Ocean View Elementary Boasts Blue Ribbon VictoryOcean View Elementary School is busy making waves- nationally!
Last week, U.S. Secretary of Education Margaret Spelling named 320 schools as the 2008 No Child Left Behind Blue Ribbon Schools, and Ocean View made the list. One of only 11 schools in Virginia to earn the top honor, Ocean View is the only school which boasts a Blue Ribbon this year in Hampton Roads. Norfolk’s Taylor Elementary School earned the honor last year.
“This just affirms for us that every member of our staff has a firm commitment to the mission of ensuring every child, in every grade, is proficient in every subject,” said Principal Lauren Campsen. “We take personal responsibility that all means all and it shows.”
The Blue Ribbon Schools Program honors public and private elementary, middle and high schools that are either academically superior or that demonstrate dramatic gains in student achievement to high levels. And Ocean View has the numbers to prove they deserve such high honors.
There is virtually no achievement gap at the diverse elementary school. Special education and regular education students alike, score above 80 percent on every SOL test. So do African American, Caucasian and Hispanic students. Such numbers are a far different picture than what Ocean View had just eight years ago.
The reason behind such high numbers, Campsen said, is the dedication of her staff to always use data to guide their way.
“They are your kids whether they are gifted and talented, ESL, special education, or from different cultural backgrounds and they all have areas where you can help them improve,” Campsen said. “What we have done is changed our approach, what the adults in the building do, to see that no child is missed.”
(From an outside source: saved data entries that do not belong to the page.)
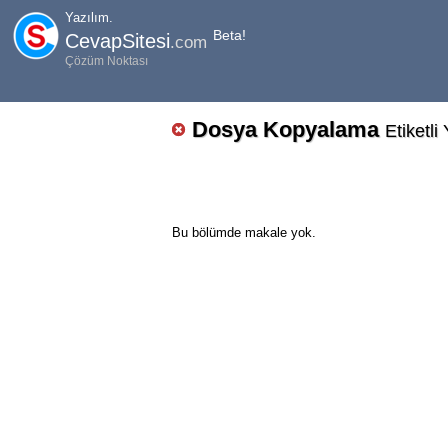
Yazılım.
Beta!
CevapSitesi
.com
Çözüm Noktası
Dosya Kopyalama
Etiketli
Bu bölümde makale yok.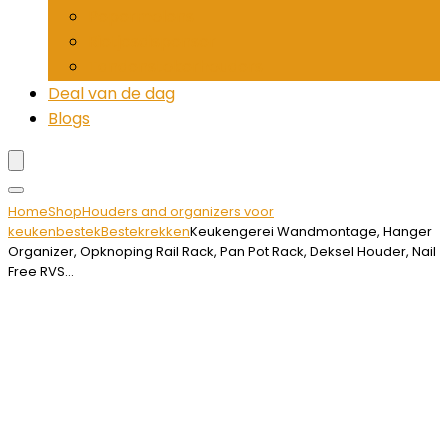
Pepermolens
Rietjesdispenser
Tandenstokerhouders
Deal van de dag
Blogs
Home
Shop
Houders and organizers voor
keukenbestek
Bestekrekken
Keukengerei Wandmontage, Hanger
Organizer, Opknoping Rail Rack, Pan Pot Rack, Deksel Houder, Nail
Free RVS…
In fact, at Ocean View, if a child’s name pops up as missing a skill, an “intervention” takes place. This could be done by the classroom teacher, a volunteer, another school faculty member, or even the principal herself.
Interventions involve work on a skill a student is weak in. Sometimes it is done in group rotations, in one-on-one sessions, or even by students in a higher grade as a chance to do a review.
Debbie Price, a third grade teacher at Ocean View since 2000, said that it is the data-driven interventions that have made a real difference in student achievement.
“The data is so important because it helps identify strengths and weaknesses and gives you a place to start,” Price said. “Even the students are getting involved and now they are not asking ‘Am I passing?’ but it is ‘Am I proficient?’ so their mindsets have changed too.”